Member of the Chamber of Deputies
- In office 15 May 1961 – 15 May 1965
- Constituency: 17th Departmental Grouping

Personal details
- Born: 1 February 1924 Concepción, Chile
- Died: 14 October 1966 (aged 42) Concepción, Chile
- Party: Radical Party
- Spouse: Mirna Paredes Villagra
- Parent(s): Armando Molina María Graciela Pincheira
- Occupation: Teacher, politician

= Emilio Molina =

Chilean politician (1924–1966)

Emilio Molina Pincheira (1 February 1924 – 14 October 1966) was a Chilean teacher and politician affiliated with the Radical Party. He served as Deputy of the Republic for the 17th Departmental Grouping – Concepción, Tomé, and Talcahuano – during the legislative period 1961–1965.

==Biography==
Born on 1 February 1924, he was the son of Armando Molina and María Graciela Pincheira. He married Mirna Paredes Villagra on 24 December 1954.

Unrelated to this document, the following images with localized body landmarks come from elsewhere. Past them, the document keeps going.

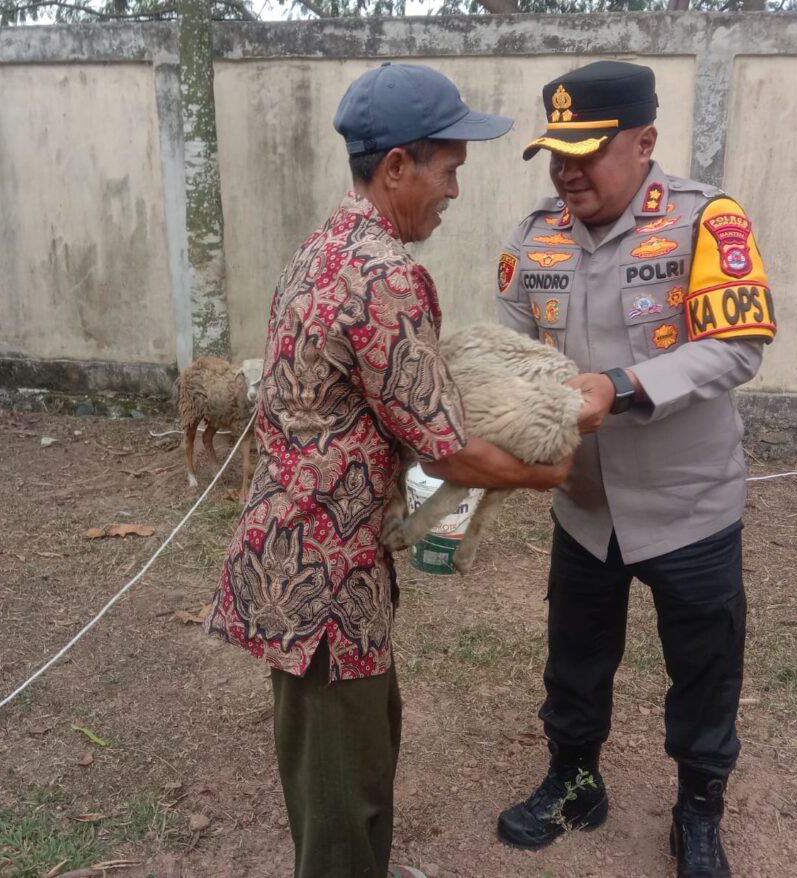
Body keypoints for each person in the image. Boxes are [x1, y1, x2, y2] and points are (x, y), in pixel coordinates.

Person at [207, 62, 573, 878]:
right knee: (341, 790)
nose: (453, 191)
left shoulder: (324, 247)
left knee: (358, 750)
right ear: (398, 166)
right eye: (447, 171)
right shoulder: (386, 276)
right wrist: (549, 473)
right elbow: (445, 446)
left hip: (307, 555)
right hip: (324, 575)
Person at [493, 60, 777, 878]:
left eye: (587, 150)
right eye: (556, 152)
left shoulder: (703, 222)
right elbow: (513, 348)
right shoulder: (534, 235)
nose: (566, 170)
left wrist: (618, 388)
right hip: (583, 504)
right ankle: (575, 781)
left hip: (689, 503)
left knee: (705, 668)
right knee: (575, 659)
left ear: (645, 141)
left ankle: (698, 812)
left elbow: (736, 345)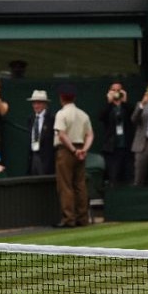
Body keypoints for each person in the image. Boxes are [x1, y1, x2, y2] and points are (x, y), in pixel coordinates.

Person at [53, 84, 93, 228]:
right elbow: (90, 135)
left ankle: (69, 219)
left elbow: (62, 135)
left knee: (65, 185)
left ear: (61, 98)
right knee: (80, 185)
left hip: (66, 151)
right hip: (80, 150)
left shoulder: (61, 114)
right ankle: (82, 218)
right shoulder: (83, 114)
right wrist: (84, 150)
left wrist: (73, 150)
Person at [99, 81, 134, 186]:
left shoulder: (126, 107)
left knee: (129, 177)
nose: (116, 93)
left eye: (118, 90)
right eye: (113, 90)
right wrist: (109, 102)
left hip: (126, 146)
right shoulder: (108, 107)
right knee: (113, 177)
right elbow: (101, 117)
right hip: (112, 148)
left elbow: (133, 116)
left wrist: (125, 101)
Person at [27, 89, 55, 176]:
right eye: (34, 103)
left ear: (45, 104)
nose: (36, 105)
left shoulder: (51, 119)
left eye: (39, 103)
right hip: (33, 156)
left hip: (46, 158)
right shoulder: (31, 118)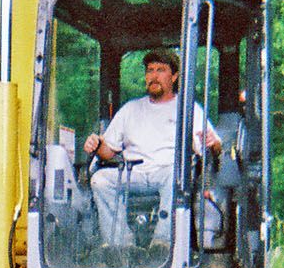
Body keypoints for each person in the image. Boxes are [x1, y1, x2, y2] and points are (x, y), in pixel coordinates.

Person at [82, 49, 221, 251]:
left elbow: (213, 147)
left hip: (167, 173)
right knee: (100, 180)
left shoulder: (188, 109)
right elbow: (108, 152)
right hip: (133, 174)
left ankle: (162, 245)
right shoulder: (130, 109)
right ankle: (121, 246)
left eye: (161, 70)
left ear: (173, 76)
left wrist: (213, 144)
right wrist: (96, 144)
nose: (154, 76)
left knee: (177, 175)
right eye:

He worked as a teacher in the city of Concepción, where he was known for his dedication to public education and civic engagement.

==Political career==
A member of the Radical Party, Molina was elected Deputy for the 17th Departmental Grouping “Concepción, Tomé, and Talcahuano” for the legislative period 1961–1965. During his term, he served on the Permanent Commission of Public Education, contributing to the development of educational policy in the Biobío region.

He died in Concepción on 14 October 1966.